Первым по времени иллюстрированным списком Повести о Варлааме и Иоасафе, в котором есть миниатюра к притче о сладости временной жизни, является сирийская рукописи No. 147 (6) XIII века, находящаяся в Баламандском Успенском монастыре (Сирия). Далее идет греческая рукопись XIV века, хранящаяся в Национальной Библиотеке Франции (Grec 1128, folio 68r). Следующим лицевым списком Повести о Варлааме и Иоасафе, является Самарская рукопись 1628-1629 гг. ОЛДП Q. 17, хранящаяся в Российской Национальной Библиотеке. Далее следует миниатюра из арабской рукописи 1707 года НИОР РГБ ф. 201 №44, хранящаяся в Российской Государственной Библиотеке.
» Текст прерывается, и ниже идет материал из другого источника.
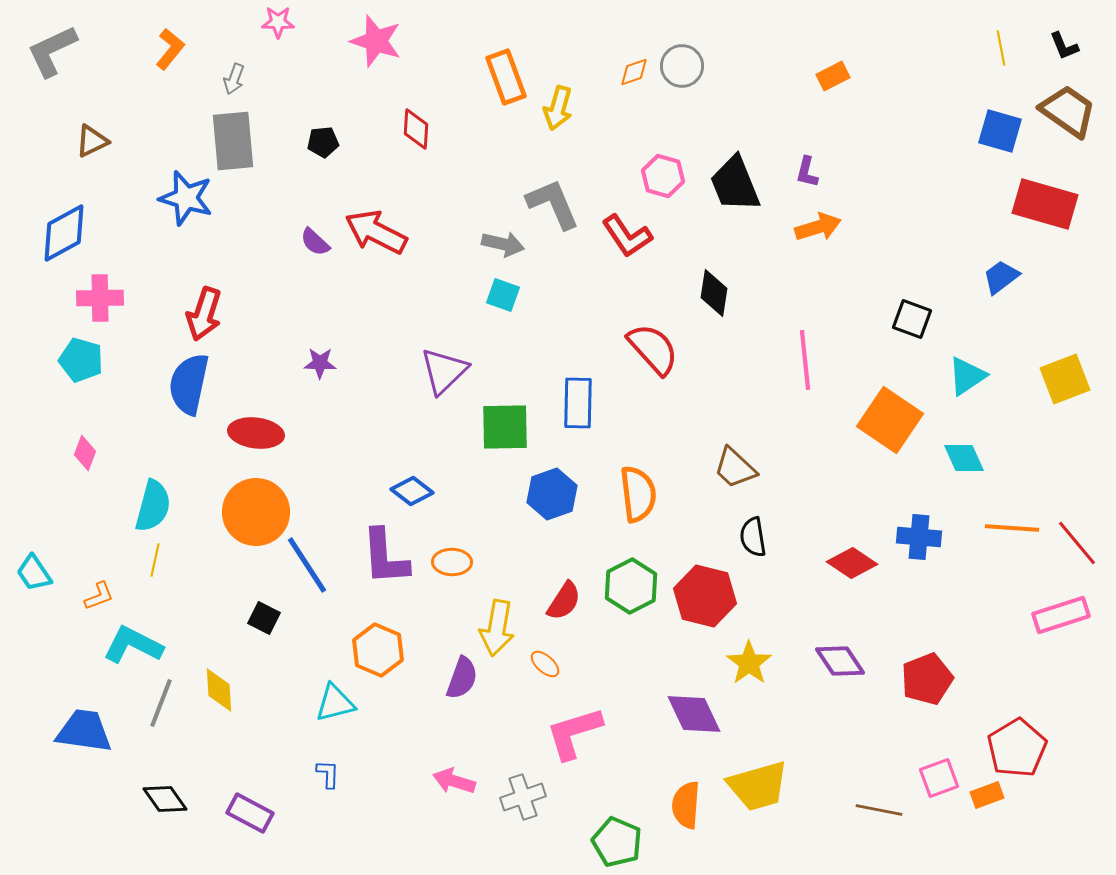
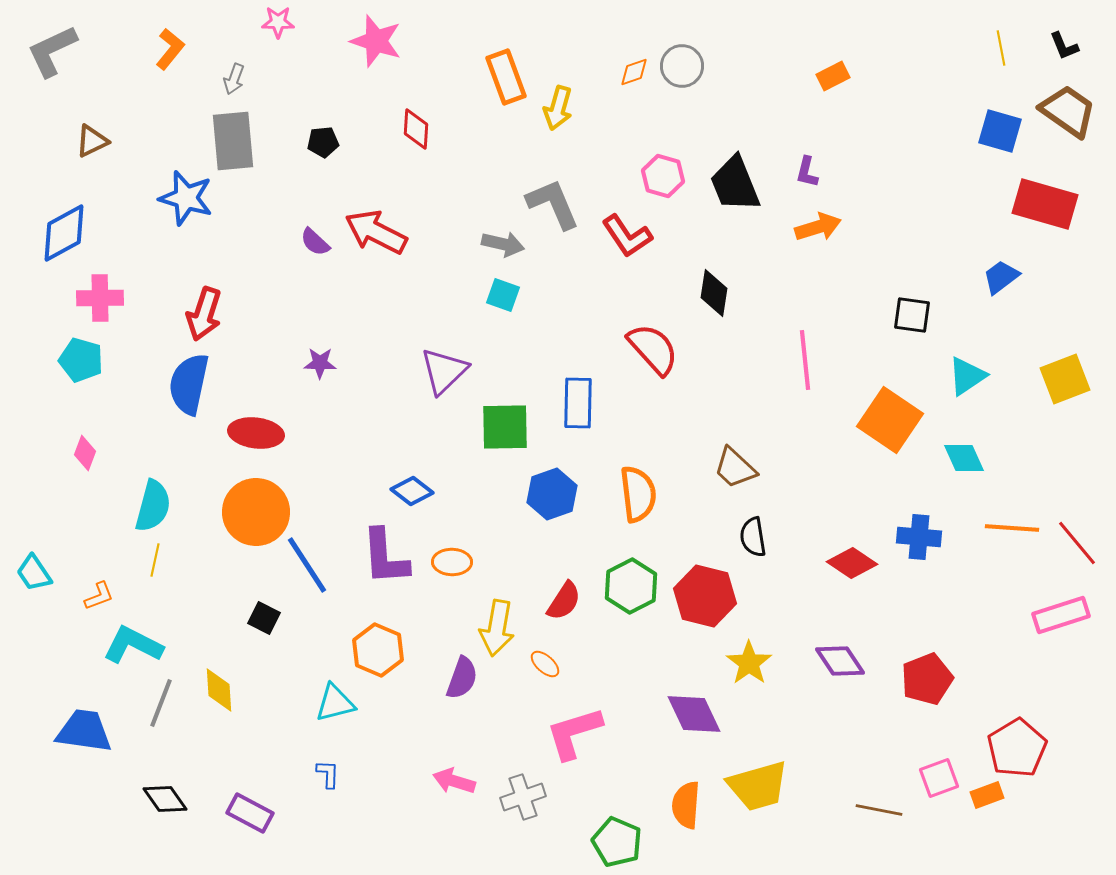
black square at (912, 319): moved 4 px up; rotated 12 degrees counterclockwise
И еще две миниатюры из копто-арабских рукописей XVIII века, хранящихся в Национальной Библиотеке Франции: Arabe 273, folio 42r (1752-1763 гг.) и Arabe 274, folio 55v (1778 г.)
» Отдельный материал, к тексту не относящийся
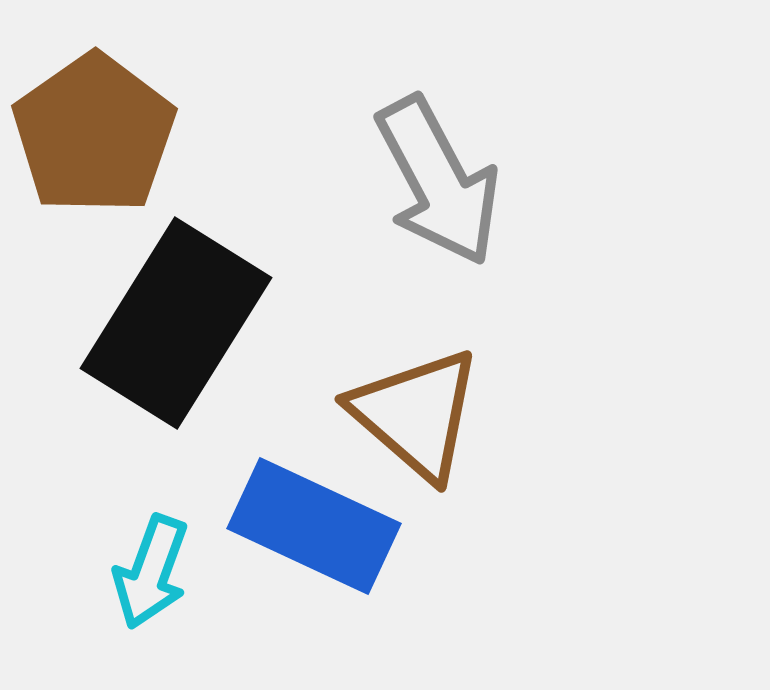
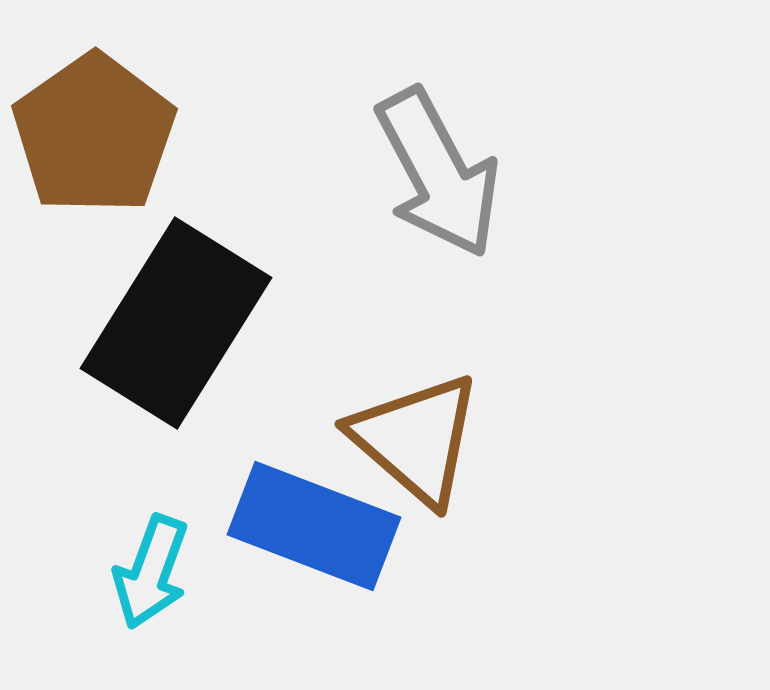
gray arrow: moved 8 px up
brown triangle: moved 25 px down
blue rectangle: rotated 4 degrees counterclockwise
В иллюстрированных Псалтирях миниатюры с изображением сюжета притчи прослеживаются с XI века. Первыми идут две очень близкие друг другу по времени и стилю византийские рукописи: Псалтирь Барберини Barb.gr.372 из Библиотеки Ватикана и Феодоровская Псалтирь Add. 19352 из Британской Библиотеки. В XIV веке миниатюра с притчей о сладости временной жизни появляется в сербской Мюнхенской Псалтири Cod.slav. 4. Миниатюра плохо сохранилась, но вполне различим человек на дереве, поднявший голову вверх для вкушения мёда, а слева легко угадывается единорог. Далее наша притча обнаруживается на Руси в Киевской Псалтири 1397 года (РНБ инв. ОЛДП. F. 6). В XV веке притча отображена в Угличской Псалтири (1485 г.) РНБ инв. F.I.5. И последний раз в Псалтири мы видим нашу притчу в 1591 году, в одной из Годуновских Псалтирей (КН-136) из Музея Московского Кремля.
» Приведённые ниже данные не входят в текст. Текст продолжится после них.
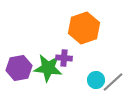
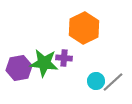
orange hexagon: rotated 8 degrees counterclockwise
green star: moved 4 px left, 5 px up
cyan circle: moved 1 px down
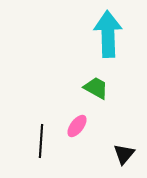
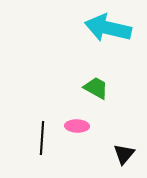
cyan arrow: moved 6 px up; rotated 75 degrees counterclockwise
pink ellipse: rotated 55 degrees clockwise
black line: moved 1 px right, 3 px up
Весьма интересен вариант притчи, в котором за человеком гонятся одновременно два животных. Две таких миниатюры мы находим в русских Синодиках XVII века: сразу две миниатюры в Синодике из Российской Государственной Библиотеки ф. 37 № 9 и одна миниатюра в рукописи № 815 из Национальной Библиотеки свв. Кирилла и Мефодия (Болгария). На миниатюрах изображены лев и верблюд, однако есть вариант, при котором изображаются лев и единорог. Такой пример мы видим на черно-белом скане миниатюры, которая пока нами не идентифицирована; известно только, что в издании советских времен, откуда она была отсканирована, она была подписана с ошибкой и код был совсем другой рукописи. И последняя миниатюра в данном разделе из разряда не идентифицированных, была использована в оформлении обложки книги А. И. Алексеева "Духовная культура средневековой Руси". На ней мы видим единорога (впрочем, это может быть фрагмент и мы видим не всё).


Миниатюры к притче о домашней газели и притче о соловье и птицелове мы рассмотрим только на примерах иллюстрированных рукописей Повести о Варлааме и Иоасафе. Начнем с рукописи XIII века Iviron 463, хранящейся на Афоне в монастыре Иверон, которая является первым полным иллюстрированным списком Повести, дошедшим до нашего времени. К сожалению, в этом богато иллюстрированном списке (80 миниатюр), из интересующих нас сюжетов, есть только миниатюра с притчей о соловье и птицелове. Следующей по времени является рукопись Grec 1128 (около 200 миниатюр), в которой есть миниатюры ко всем, рассматриваемым нами притчам, причем к притче о соловье и птицелове даже две подряд. По одной миниатюре ко всем притчам имеется в Самарской рукописи 1628-1629 гг. ОЛДП Q. 17 и в копто-арабской рукописи XVIII века Arabe 274. В арабской рукописи 1707 года НИОР РГБ ф. 201 №44 размещена полностраничная миниатюра к притче о соловье и птицелове. А в рукописи Arabe 273, помимо миниатюры к притче о домашней газели, мы снова видим целых две миниатюры к притче о соловье и птицелове, что уже встречалось в греческой рукописи XIV века.